Principle 6

Principle 6: Integrate Cultural Heritage And Natural Resources

Although the one-room schoolhouse is not original to the EWU campus, landmark sites such as these could be enhanced with native plants, grasses, and forbs that would have originally been found on the Palouse and augment the historic sense of place. EWU should strengthen and expand partnerships with local and regional organizations engaged in inclusive sustainability efforts and ensure sustainability programming is culturally appropriate by partnering with students, staff, and faculty from various backgrounds.

Objectives and Strategies

  • “Eastern Washington University resides within the traditional homelands of the Spokane People and other tribes who area connected through their shared history of this region. This land holds their cultural DNA and it is their Ancestors who are here and bring forth the knowledge of this place – the knowledge that comes from the land. “ – EWU Landscape Acknowledgement
  • The Spokane tribe of Indians is a primary stakeholder, and will be consulted regarding significant changes to the land.
  • EWU will identify critical cultural heritage landscape sites for improved stewardship and understanding.
  • Historically significant areas associated with important events, individuals, and student groups will be enhanced for learning opportunities.

  • The Prairie Restoration project will continue to be a priority showcasing EWU’s commitment to stewardship, research, and outdoor recreation.
  • Invasive species will be removed from campus.

Cultural Heritage Stewardship

EWU’s campus has several historical features, buildings, and landscapes that create a sense of place and reinforce the campus identity. Examples include Showalter Hall, One Room School House, and the Arevalo Student Mall. Each is unique, and changes to the landscape require careful consideration.
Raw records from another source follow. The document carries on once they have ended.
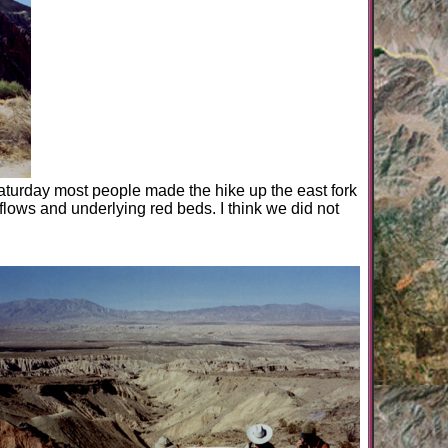
aturday most people made the hike up the east fork
lows and underlying red beds. I think we did not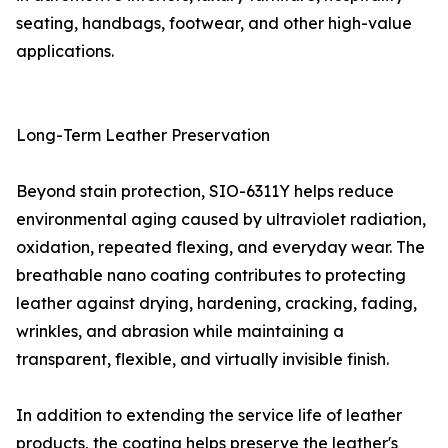
seating, handbags, footwear, and other high-value
applications.
Long-Term Leather Preservation
Beyond stain protection, SIO-6311Y helps reduce
environmental aging caused by ultraviolet radiation,
oxidation, repeated flexing, and everyday wear. The
breathable nano coating contributes to protecting
leather against drying, hardening, cracking, fading,
wrinkles, and abrasion while maintaining a
transparent, flexible, and virtually invisible finish.
In addition to extending the service life of leather
products, the coating helps preserve the leather's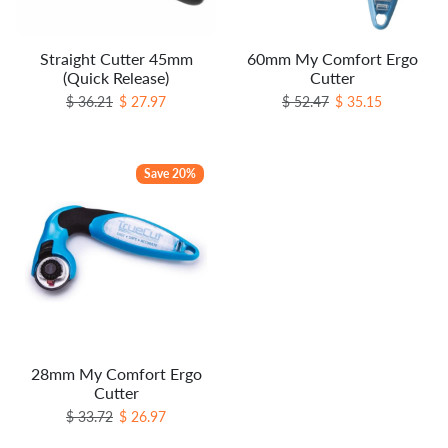
Straight Cutter 45mm
60mm My Comfort Ergo
(Quick Release)
Cutter
Regular price
Sale price
Regular price
Sale price
$ 36.21
$ 27.97
$ 52.47
$ 35.15
Save 20%
28mm My Comfort Ergo
Cutter
Regular price
Sale price
$ 33.72
$ 26.97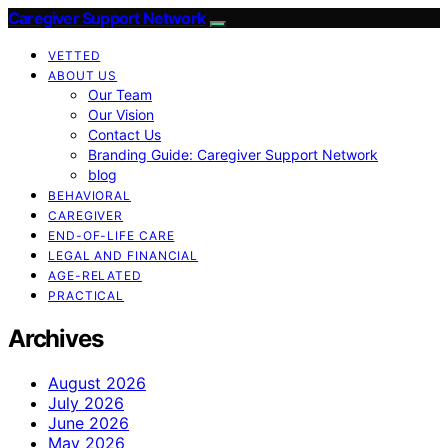
Caregiver Support Network
VETTED
ABOUT US
Our Team
Our Vision
Contact Us
Branding Guide: Caregiver Support Network
blog
BEHAVIORAL
CAREGIVER
END-OF-LIFE CARE
LEGAL AND FINANCIAL
AGE-RELATED
PRACTICAL
Archives
August 2026
July 2026
June 2026
May 2026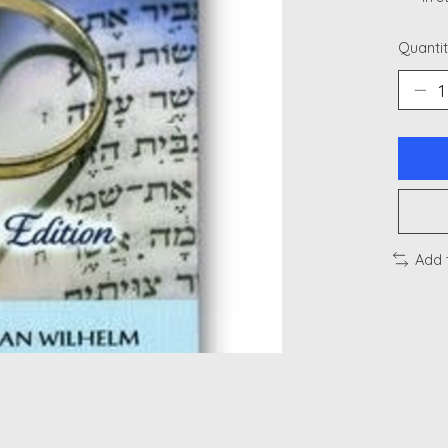
Quantit
Add 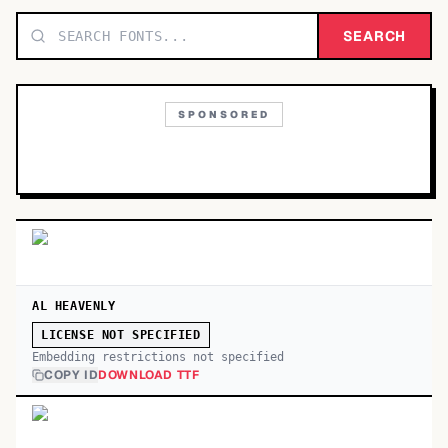
TOP CATEGORIES
SEARCH
Display
48,790
SPONSORED
Sans-serif
26,630
Serif
17,029
Decorative
9,772
AL HEAVENLY
LICENSE NOT SPECIFIED
Embedding restrictions not specified
COPY ID
DOWNLOAD TTF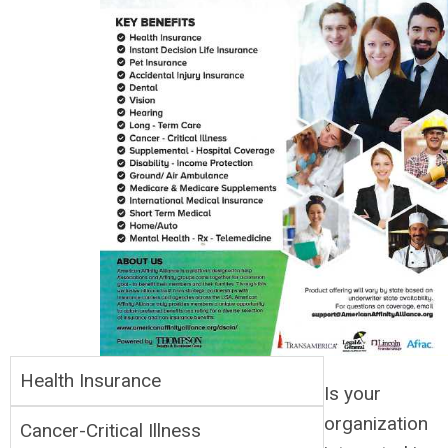
Health Insurance
Is your
organization
Cancer-Critical Illness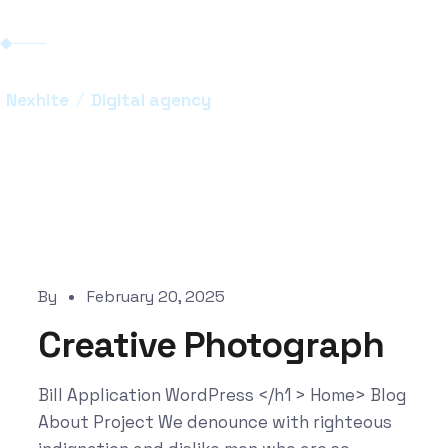
Nexhite
Digital agency
By
February 20, 2025
Creative Photograph
Bill Application WordPress </h1 > Home> Blog
About Project We denounce with righteous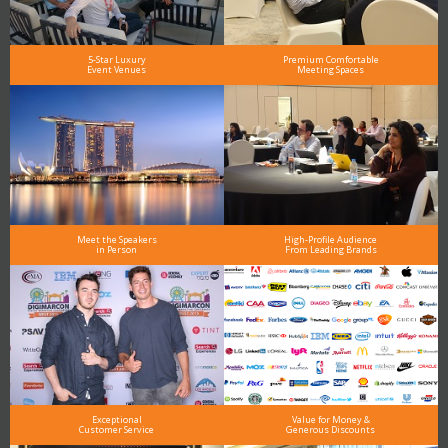
5-Star Luxury
Premium Comfortable
Event Venues
Meeting Spaces
Meet the Speakers
High-Profile Audience
in Person
From Leading Brands
Exceptional
Value for Money &
Customer Service
Generous Discounts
Identify social factors including but not limited to the cultural significance of existing historic buildings and structures, objects and cultural landscapes, views to and from significant sites, site landmarks, and historically significant or unique trees.

New campus buildings that support specific cultural initiatives should incorporate landscape plantings that support and enhance the cultural industries and goals of the building.

For example, a building that promotes Native American cultural initiatives and programs could incorporate plantings that educate about Tribal Food Sovereignty.

Natural Resources

EWU boasts unique natural areas to the west of campus that create memorable settings and an invaluable educational, recreational, and environmental resource for the University. Where appropriate, integrate native plants that harmonize with natural and historic character and bring prairie elements into campus, enhancing plantings’ practical, educational, and aesthetic uses.

Remove invasive species, improve habitat, and maintain or enhance Palouse Prairie access. Trail systems through the prairie provide an opportunity to educate users (both the EWU campus and the greater community) about the importance of the natural areas and EWU’s stewardship. Ongoing research on the Palouse Prairie should inform the stewardship of this critical resource. Environmental Stewardship on campus could include curriculum development for in-class education, living laboratories on campus, and Office of Sustainability summer internship(s) focusing on core urban environmental issues. Limit construction in the prairie.